▶ [ACTIVITY A]:
Transcribe the records from their first line through the line containing "operaciones o hayan obtenido más de 2.000", including both ends.

Special Relativity (SR)

1) GPS data strongly disagrees with SR:

The atomic clocks in the GPS satellites are adjusted so that they will run at the same rate as the GPS atomic clocks on earth. One of the factors in this adjustment uses the “velocity” of the clocks. However, the system does not use the relative velocity between the satellite and earth clocks. If relative velocities were used, the system would not only be more complicated, but would also yield different, less accurate results. Instead, GPS uses velocity with respect to a single frame, namely, the ECI (Earth Centered Inertial) frame. This is not the SR method for determining time dilation as a function of velocity. SR does not claim that there is a single, preferred frame for measuring velocity (Note that choosing a different inertial frame for doing the velocity adjustment would yield different, less accurate results.) Finally, SR’s time dilation effect is symmetric whereas the data is asymmetric. In other words, half the GPS data on velocity is the exact opposite of what the SR time dilation effect predicts. (For more details on this problem and the two problems that follow see the “Data Does Not Match Special Relativity Time Dilation” page at

2) The key experiment that is alleged to prove SR time dilation actually disproves it

Regarding the previous point, many people, even a few at GPS, think that GPS uses SR. This is not true. Similarly, relativists contend that the Hafele-Keating (H-K) experiment proved SR time dilation whereas the data actually disproves it. Similar to the above, the H-K experiment did not use the relative velocity between the atomic clocks in airplanes and earth clocks. Instead, H-K used velocity with respect to a single frame, namely, the ECI (Earth Centered Inertial) frame. This is not the SR method for determining time dilation as a function of velocity. SR does not claim that there is a single, preferred frame for measuring velocity. Finally, SR’s time dilation effect is symmetric whereas the H-K data is asymmetric.

▶ [ACTIVITY B]:
Reproduce the excerpt on special relativity and GPS word for word, in full.

▶ [EXERCISE INPUTS]:
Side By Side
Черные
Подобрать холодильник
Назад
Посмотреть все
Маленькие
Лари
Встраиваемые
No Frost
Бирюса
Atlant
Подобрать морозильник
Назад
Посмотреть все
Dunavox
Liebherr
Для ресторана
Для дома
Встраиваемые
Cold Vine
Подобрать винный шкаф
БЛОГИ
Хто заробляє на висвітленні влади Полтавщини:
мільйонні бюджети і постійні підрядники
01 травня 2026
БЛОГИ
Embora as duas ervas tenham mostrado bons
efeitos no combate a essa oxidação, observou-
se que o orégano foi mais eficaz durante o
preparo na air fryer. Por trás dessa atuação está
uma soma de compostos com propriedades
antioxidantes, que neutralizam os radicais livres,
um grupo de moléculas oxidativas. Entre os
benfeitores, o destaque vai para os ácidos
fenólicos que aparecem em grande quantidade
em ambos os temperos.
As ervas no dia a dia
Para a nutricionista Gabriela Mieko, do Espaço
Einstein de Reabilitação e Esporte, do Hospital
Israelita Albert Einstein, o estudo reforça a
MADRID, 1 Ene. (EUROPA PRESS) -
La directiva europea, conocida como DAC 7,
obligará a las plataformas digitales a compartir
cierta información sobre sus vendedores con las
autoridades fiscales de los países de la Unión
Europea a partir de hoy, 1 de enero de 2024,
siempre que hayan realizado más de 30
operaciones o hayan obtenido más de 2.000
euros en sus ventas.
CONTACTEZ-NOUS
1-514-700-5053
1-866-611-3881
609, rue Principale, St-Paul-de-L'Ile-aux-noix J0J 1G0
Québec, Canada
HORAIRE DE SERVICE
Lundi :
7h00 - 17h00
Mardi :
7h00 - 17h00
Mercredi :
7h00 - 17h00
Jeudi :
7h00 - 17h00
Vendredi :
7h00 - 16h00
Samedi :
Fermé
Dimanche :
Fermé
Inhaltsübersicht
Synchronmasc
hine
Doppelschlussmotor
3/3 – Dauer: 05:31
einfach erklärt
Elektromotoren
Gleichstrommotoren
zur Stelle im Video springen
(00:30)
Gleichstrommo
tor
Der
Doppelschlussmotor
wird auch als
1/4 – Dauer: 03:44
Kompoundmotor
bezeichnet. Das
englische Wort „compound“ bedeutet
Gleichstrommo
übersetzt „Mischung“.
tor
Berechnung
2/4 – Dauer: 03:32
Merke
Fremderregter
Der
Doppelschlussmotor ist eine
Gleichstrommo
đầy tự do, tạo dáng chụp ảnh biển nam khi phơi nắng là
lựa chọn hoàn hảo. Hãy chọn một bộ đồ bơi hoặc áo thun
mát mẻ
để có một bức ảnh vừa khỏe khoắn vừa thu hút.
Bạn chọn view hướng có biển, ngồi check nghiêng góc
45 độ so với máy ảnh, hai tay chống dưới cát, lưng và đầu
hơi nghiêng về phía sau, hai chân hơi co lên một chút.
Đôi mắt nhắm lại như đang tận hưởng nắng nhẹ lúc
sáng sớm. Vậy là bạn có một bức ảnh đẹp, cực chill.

▶ [RESPONSE AREA A]:
Side By Side
Черные
Подобрать холодильник
Назад
Посмотреть все
Маленькие
Лари
Встраиваемые
No Frost
Бирюса
Atlant
Подобрать морозильник
Назад
Посмотреть все
Dunavox
Liebherr
Для ресторана
Для дома
Встраиваемые
Cold Vine
Подобрать винный шкаф
БЛОГИ
Хто заробляє на висвітленні влади Полтавщини:
мільйонні бюджети і постійні підрядники
01 травня 2026
БЛОГИ
Embora as duas ervas tenham mostrado bons
efeitos no combate a essa oxidação, observou-
se que o orégano foi mais eficaz durante o
preparo na air fryer. Por trás dessa atuação está
uma soma de compostos com propriedades
antioxidantes, que neutralizam os radicais livres,
um grupo de moléculas oxidativas. Entre os
benfeitores, o destaque vai para os ácidos
fenólicos que aparecem em grande quantidade
em ambos os temperos.
As ervas no dia a dia
Para a nutricionista Gabriela Mieko, do Espaço
Einstein de Reabilitação e Esporte, do Hospital
Israelita Albert Einstein, o estudo reforça a
MADRID, 1 Ene. (EUROPA PRESS) -
La directiva europea, conocida como DAC 7,
obligará a las plataformas digitales a compartir
cierta información sobre sus vendedores con las
autoridades fiscales de los países de la Unión
Europea a partir de hoy, 1 de enero de 2024,
siempre que hayan realizado más de 30
operaciones o hayan obtenido más de 2.000

▶ [RESPONSE AREA B]:
Special Relativity (SR)

1) GPS data strongly disagrees with SR:

The atomic clocks in the GPS satellites are adjusted so that they will run at the same rate as the GPS atomic clocks on earth. One of the factors in this adjustment uses the “velocity” of the clocks. However, the system does not use the relative velocity between the satellite and earth clocks. If relative velocities were used, the system would not only be more complicated, but would also yield different, less accurate results. Instead, GPS uses velocity with respect to a single frame, namely, the ECI (Earth Centered Inertial) frame. This is not the SR method for determining time dilation as a function of velocity. SR does not claim that there is a single, preferred frame for measuring velocity (Note that choosing a different inertial frame for doing the velocity adjustment would yield different, less accurate results.) Finally, SR’s time dilation effect is symmetric whereas the data is asymmetric. In other words, half the GPS data on velocity is the exact opposite of what the SR time dilation effect predicts. (For more details on this problem and the two problems that follow see the “Data Does Not Match Special Relativity Time Dilation” page at

2) The key experiment that is alleged to prove SR time dilation actually disproves it

Regarding the previous point, many people, even a few at GPS, think that GPS uses SR. This is not true. Similarly, relativists contend that the Hafele-Keating (H-K) experiment proved SR time dilation whereas the data actually disproves it. Similar to the above, the H-K experiment did not use the relative velocity between the atomic clocks in airplanes and earth clocks. Instead, H-K used velocity with respect to a single frame, namely, the ECI (Earth Centered Inertial) frame. This is not the SR method for determining time dilation as a function of velocity. SR does not claim that there is a single, preferred frame for measuring velocity. Finally, SR’s time dilation effect is symmetric whereas the H-K data is asymmetric.